Doris Lessing: Mara and Dann

In Mara’s world, nourishment consists of yellow roots, white tasteless lumps, and dry leaves without specific names; sour milk or milk directly from a large beast, flour bought from a trader and mixed with muddy water and cooked on a hot rock. She occasionally stays with people with somewhat better food. Her first taste of meat is a raw frog that emerges from mud after a rare rainstorm. Mara eventually learns to eat slabs of muscle meat cooked on a fire. But few things have a precise name.

Mara owns a water can and some clothing that never wear out because the materials came from an earlier more sophisticated civilization. All her possessions fit in a sack that she carries as she treks through a dying landscape where rain has ceased to fall.

Dann, Mara’s brother, travels with her most of the way through the book-long journey. He carries a knife and an axe, metal tools that no one seems able to make any more, and defends them against other desperate wanderers. From time to time they are taken into slavery, where at least they receive real meals. Eventually they reach a land where people have copied guns from ancient examples. War and famine follow them everywhere.

Everything about their journey is vivid, but tedious. Doris Lessing is such a wonderful story-teller that I’ve been working through difficult books like this forever, it seems. She must tell you everything about a woman and all her challenges, and you must listen.

Thinking back, I considered how Doris Lessing provided a foundation for feminists of the seventies. Her early works from the fifties and sixties explored the experience of woman in a groundbreaking way. Her characters (almost exclusively women) had lived through World War II in colonial Africa; early marriage as unequals to their often intellectually inferior husbands; desperate desire for education and challenging jobs when none was available, and second-class status in left-wing politics. They had undergone psychoanalysis at the hands of well-meaning and likable other women but it hadn’t made them what they wanted to be. But slowly Doris Lessing’s women emerged into something that I think she wanted them to be. And feminists loved it.

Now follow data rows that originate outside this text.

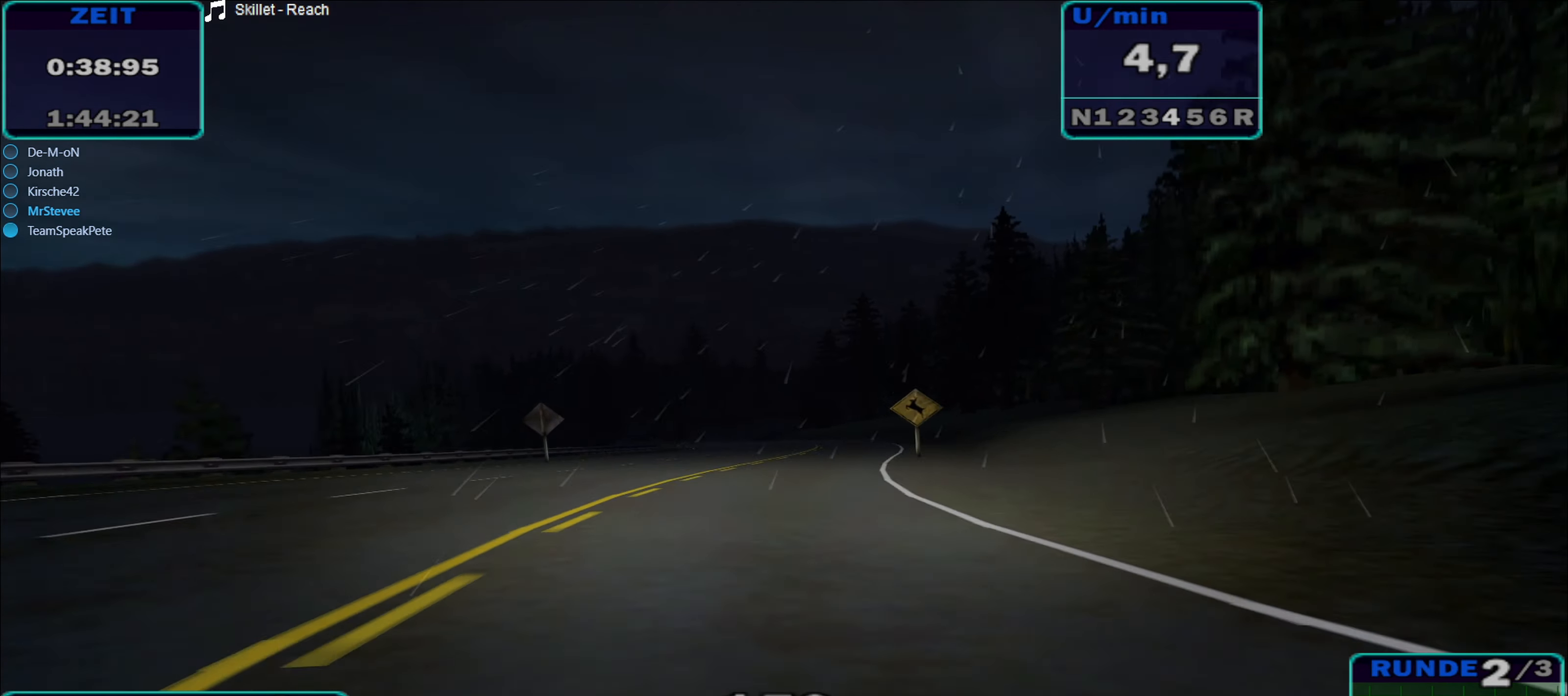
{"buttons": ["R2"], "left_stick": "left", "right_stick": "center", "events": [[216, "left_stick", "center"], [333, "left_stick", "left"]]}
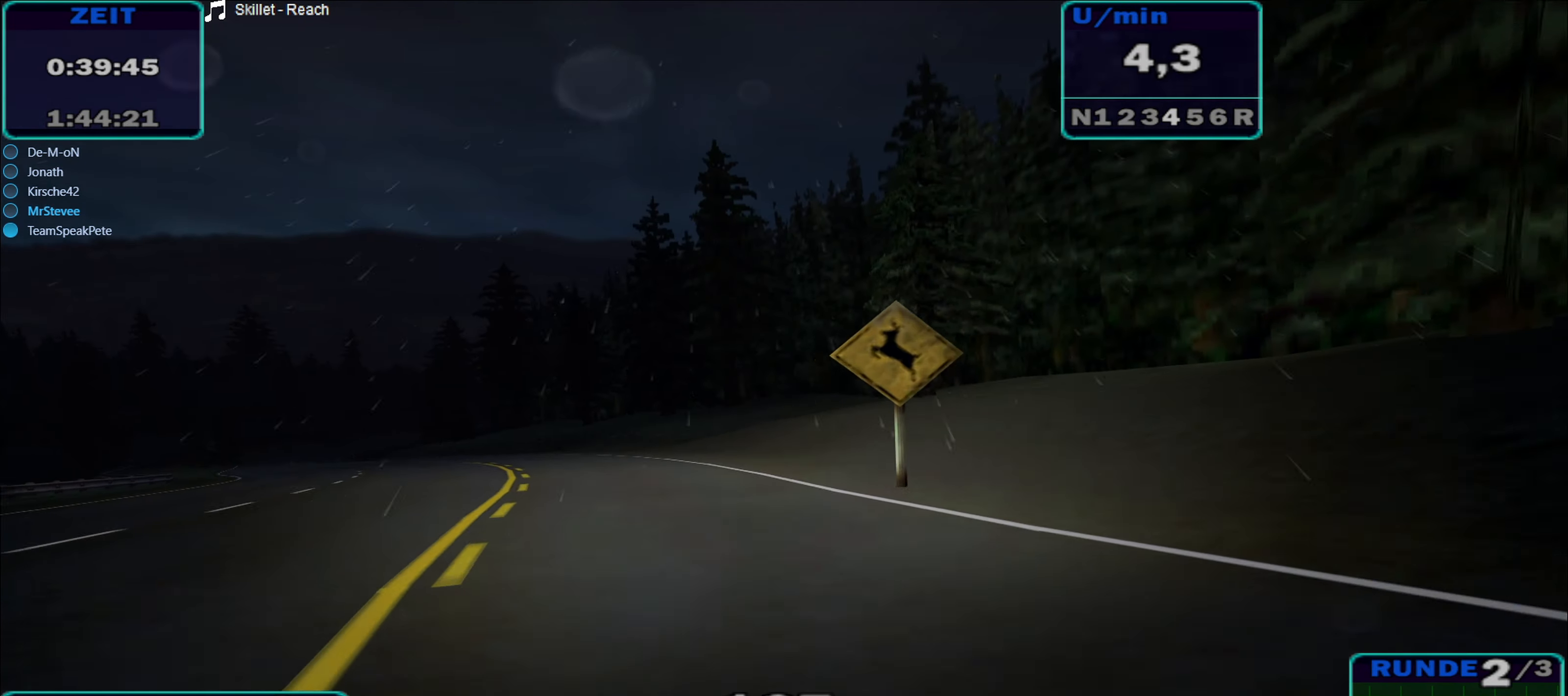
{"buttons": ["A", "R2"], "left_stick": "left", "right_stick": "center", "events": [[350, "A", "down"]]}
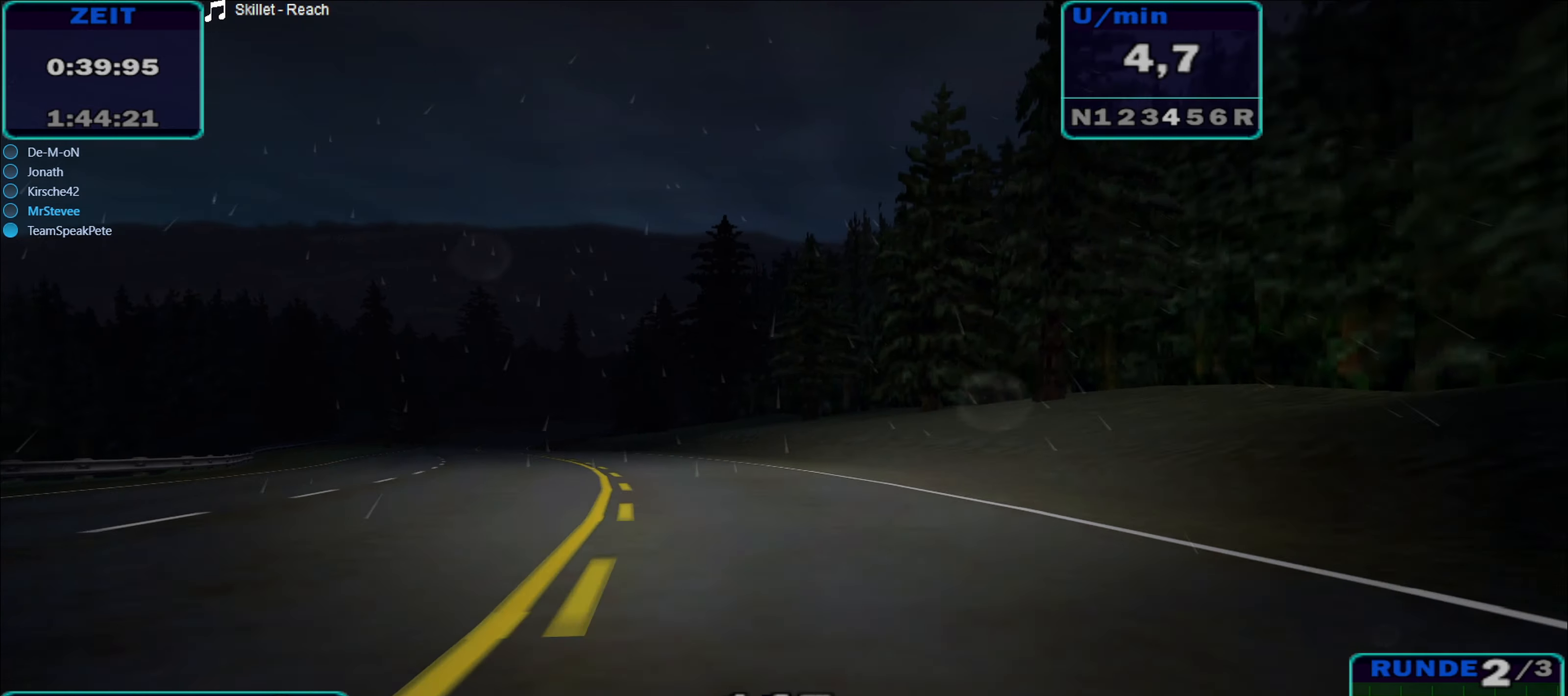
{"buttons": ["R2"], "left_stick": "right", "right_stick": "center", "events": [[67, "A", "up"], [333, "left_stick", "center"], [500, "left_stick", "right"]]}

The multi-volume personal history of the fictional character Martha Quest went through all this, and came out in a new world that hadn’t happened yet (though I think it’s now technically in the past). The Four-Gated City, with Martha Quest as a much older woman, was set in a future of Doris Lessing’s devising. The details of that future allowed Lessing to explore aspects of life that weren’t possible in the real world that she had been describing with painful accuracy before.

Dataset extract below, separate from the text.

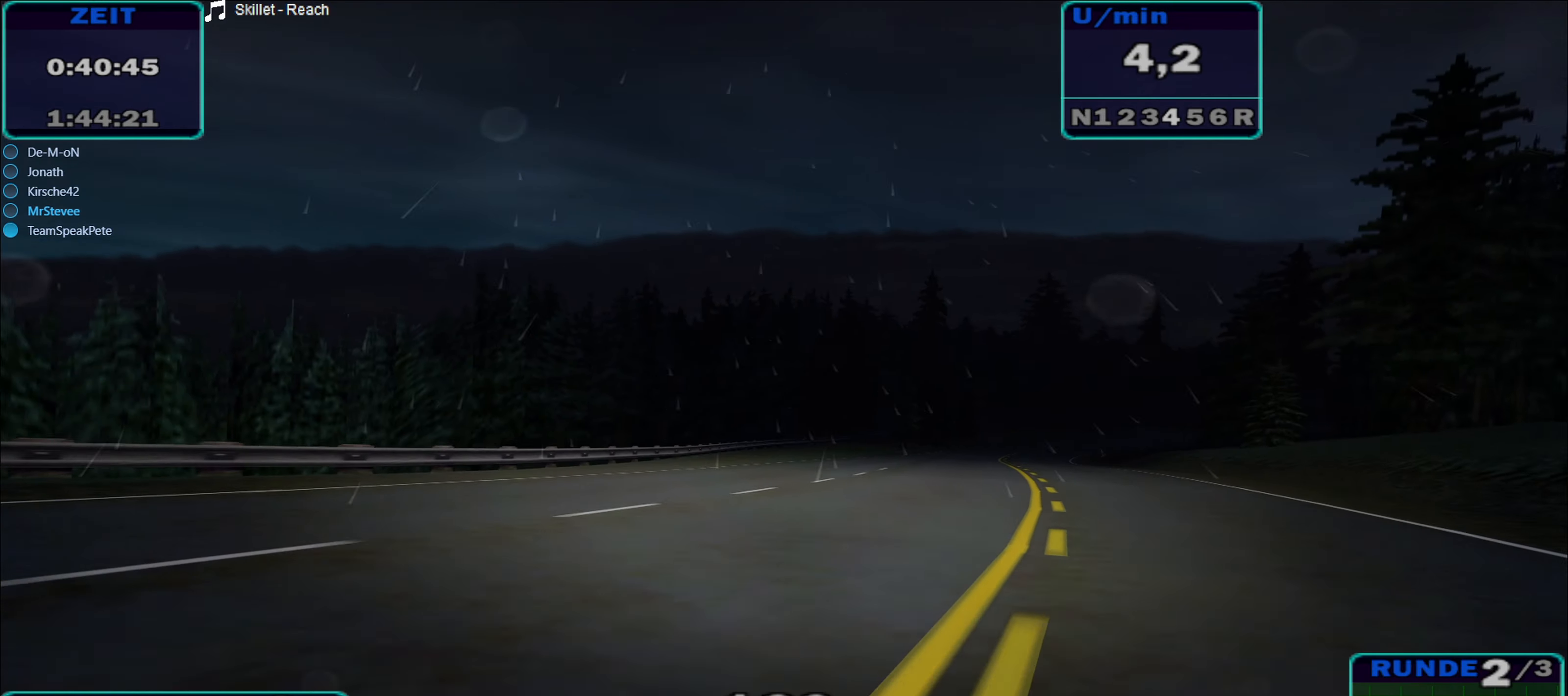
{"buttons": ["R2"], "left_stick": "right", "right_stick": "center", "events": []}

Doris Lessing continued to create new environments and check out how women would handle them. She wasn’t writing science fiction, just doing thought experiments, is what I would say. Some worked better than others. Virtually all Lessing’s created futures are extremely unpleasant. I haven’t read everything she’s written but I’ve read a lot. War, famine, bad faith in political systems, degeneration of family and civil society, and other extremes all beset her societies -- normal demands of life don't set sufficient extremes. When she removes civilization and its protections, women characters like Mara have to deal with men who are stronger than they are, as well as with the danger of pregnancy from any encounter, willing or not.

Mara and Dann, published in 1999 extends these thought experiments. Mara is the center. She’s born into an aristocratic family somewhere in Africa just as long years of drought destroy any possibility of their continuing to live. Food and water have disappeared as rivers and waterways have dried up, trees died, and animals starved. As a child of seven, Mara must start fending for herself and caring for her younger brother. Both are scarred by their experiences with hostile strangers, then raised by a woman whose dedication to them is somewhat mysterious.

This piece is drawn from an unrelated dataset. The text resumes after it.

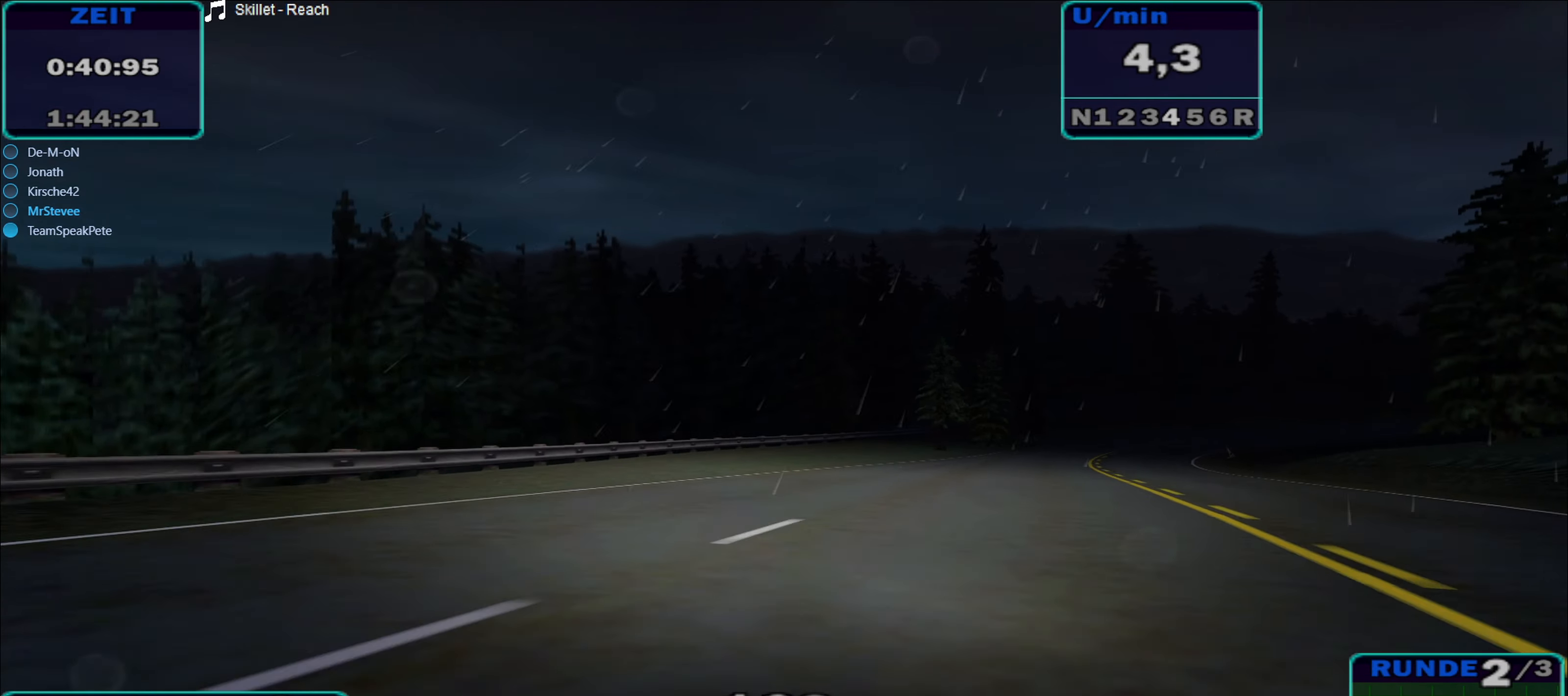
{"buttons": ["R2"], "left_stick": "right", "right_stick": "center", "events": [[100, "left_stick", "center"], [350, "left_stick", "right"]]}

As late adolescents, they begin a long journey north in search of a place where there is comfort, security, food and water. The drought, famine, wars between diverse races and peoples, and the disastrously hostile human and natural environment challenge Mara in ways that Doris Lessing’s characters from the 1950s could never be challenged.

For one thing, she is intellectually deprived, as well as starving and nearly dying of thirst. She has no words for cattle and goats (all are called milk beasts) or crocodiles (called water dragons), no ability to count much above her fingers and toes, no words for human sex organs or sex acts, no identification for plants in her landscape, only guesses about what might poison her, no words for the past or its technologies. She gets occasional glimpses of the civilizations that existed 10 or 15,000 years earlier and clearly produced advanced devices, weapons, transportation, and arts. That would have been us.

Mara and Dann finally reach a farmstead where a settled life seems possible – but like many of Lessing’s tales, this one ends with ambiguity.